Santa Fe is Mexico City’s Edge City – a rapidly growing office park on the outskirts of an extant metropolitan area. Located along a major highway out of the city, the site (some 12 miles from the center) was once a landfill, and with significant investment from the city and federal governments, it was transformed into the metro area’s largest office district. It is host to Latin America’s third largest mall, the Centro Santa Fe, the main campus of the prestigious Universidad Iberoamericana, and major offices of such large corporations as Grupo Bimbo, Coca-Cola, Ford, Roche, and Chrysler.
From my home, Santa Fe is about a 10-mile walk, so I decided to wake up early one morning this week and set out. Below are some images of that walk. Pictured is major boulevard of the city center, the Paseo de la Reforma, which is currently undergoing it’s own skyscraper boom.
Further on, I passed through las Lomas Virreyes, an old, elite residential district of the city, where the majority of street life are bodyguards sitting in idling armored cars outside of sheer walls and security cameras.

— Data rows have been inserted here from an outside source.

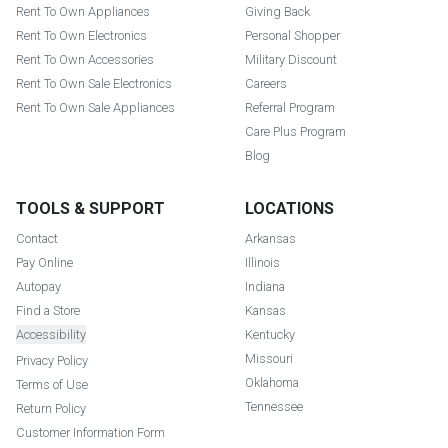
Rent To Own Appliances
Giving Back
Rent To Own Electronics
Personal Shopper
Rent To Own Accessories
Military Discount
Rent To Own Sale Electronics
Careers
Rent To Own Sale Appliances
Referral Program
Care Plus Program
Blog
TOOLS & SUPPORT
LOCATIONS
Contact
Arkansas
Pay Online
Illinois
Autopay
Indiana
Find a Store
Kansas
Accessibility
Kentucky
Missouri
Privacy Policy
Oklahoma
Terms of Use
Tennessee
Return Policy
Customer Information Form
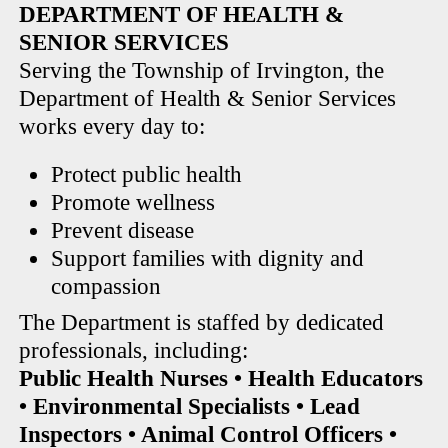
DEPARTMENT OF HEALTH &
SENIOR SERVICES
Serving the Township of Irvington, the
Department of Health & Senior Services
works every day to:
Protect public health
Promote wellness
Prevent disease
Support families with dignity and
compassion
The Department is staffed by dedicated
professionals, including:
Public Health Nurses • Health Educators
• Environmental Specialists • Lead
Inspectors • Animal Control Officers •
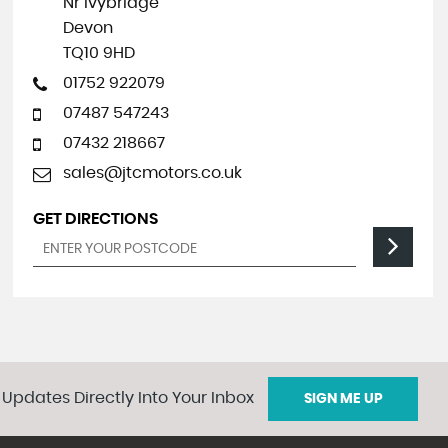
Nr Ivybridge
Devon
TQ10 9HD
01752 922079
07487 547243
07432 218667
sales@jtcmotors.co.uk
GET DIRECTIONS
 Updates Directly Into Your Inbox
SIGN ME UP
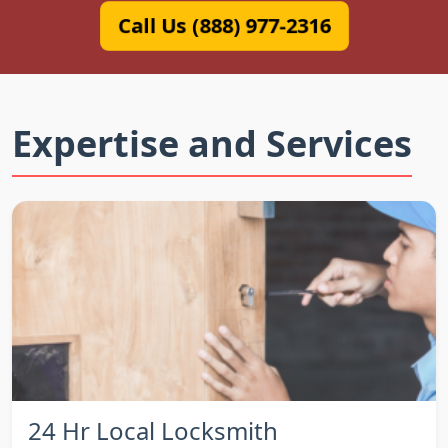
Call Us (888) 977-2316
Expertise and Services
24 Hr Local Locksmith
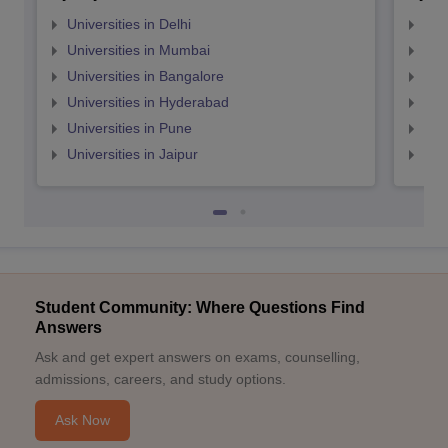
Universities in Delhi
Uni
Universities in Mumbai
Uni
Universities in Bangalore
Univ
Universities in Hyderabad
Uni
Universities in Pune
Uni
Universities in Jaipur
Uni
Student Community: Where Questions Find
Answers
Ask and get expert answers on exams, counselling,
admissions, careers, and study options.
Ask Now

The Paseo de la Reforma, which ascends through the Lomas area as a broad boulevard, then merges with the other main access road to Santa Fe, Avenida Constituyentes, and becomes the Carretera Mexico-Toluca. The pedestrian realm is diminished, to say the least, to a point where sidewalks disappear and the luckless commuters without car (something like 80 percent of the city) wait on the exhaust-choked highway for intermittent bus service. I had intended to walk the whole way, but at least on this route, it became a bit life-threatening.
Carretera Mexico - Toluca — photo by author, click to enlarge
After riding a bus for perhaps the last mile of the journey, I made it to Santa Fe, the experience of which will be the subject of an upcoming blog post.